Source data
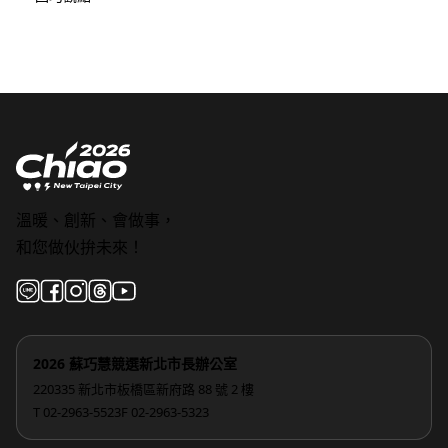
溫暖、創新、會做事，
和您做伙拚未來！
2026 蘇巧慧競選新北市長辦公室
220335 新北市板橋區新府路 88 號 2 樓
T 02-2963-5523
F 02-2963-5323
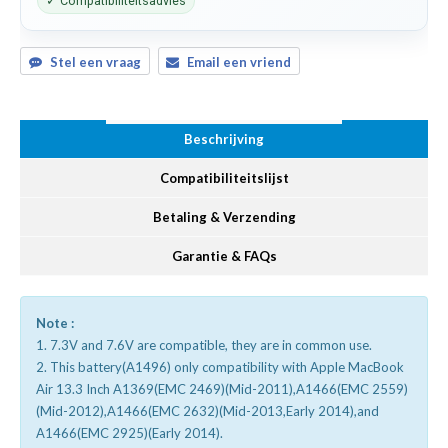
✓ Compatibiliteitsadvies
Stel een vraag
Email een vriend
Beschrijving
Compatibiliteitslijst
Betaling & Verzending
Garantie & FAQs
Note :
1. 7.3V and 7.6V are compatible, they are in common use.
2. This battery(A1496) only compatibility with Apple MacBook
Air 13.3 Inch A1369(EMC 2469)(Mid-2011),A1466(EMC 2559)
(Mid-2012),A1466(EMC 2632)(Mid-2013,Early 2014),and
A1466(EMC 2925)(Early 2014).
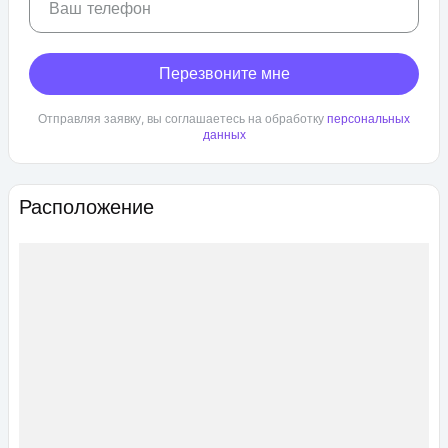
Ваш телефон
Перезвоните мне
Отправляя заявку, вы соглашаетесь на обработку
персональных
данных
Расположение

*What you should do*: Your copy should match the entries exactly, minus the pictures.

*Result of this task*:
溫暖、創新、會做事，
和您做伙拚未來！
2026 蘇巧慧競選新北市長辦公室
220335 新北市板橋區新府路 88 號 2 樓
T 02-2963-5523
F 02-2963-5323
✓ Compatibiliteitsadvies
Stel een vraag
Email een vriend
Beschrijving
Compatibiliteitslijst
Betaling & Verzending
Garantie & FAQs
Note :
1. 7.3V and 7.6V are compatible, they are in common use.
2. This battery(A1496) only compatibility with Apple MacBook
Air 13.3 Inch A1369(EMC 2469)(Mid-2011),A1466(EMC 2559)
(Mid-2012),A1466(EMC 2632)(Mid-2013,Early 2014),and
A1466(EMC 2925)(Early 2014).
Ваш телефон
Перезвоните мне
Отправляя заявку, вы соглашаетесь на обработку
персональных
данных
Расположение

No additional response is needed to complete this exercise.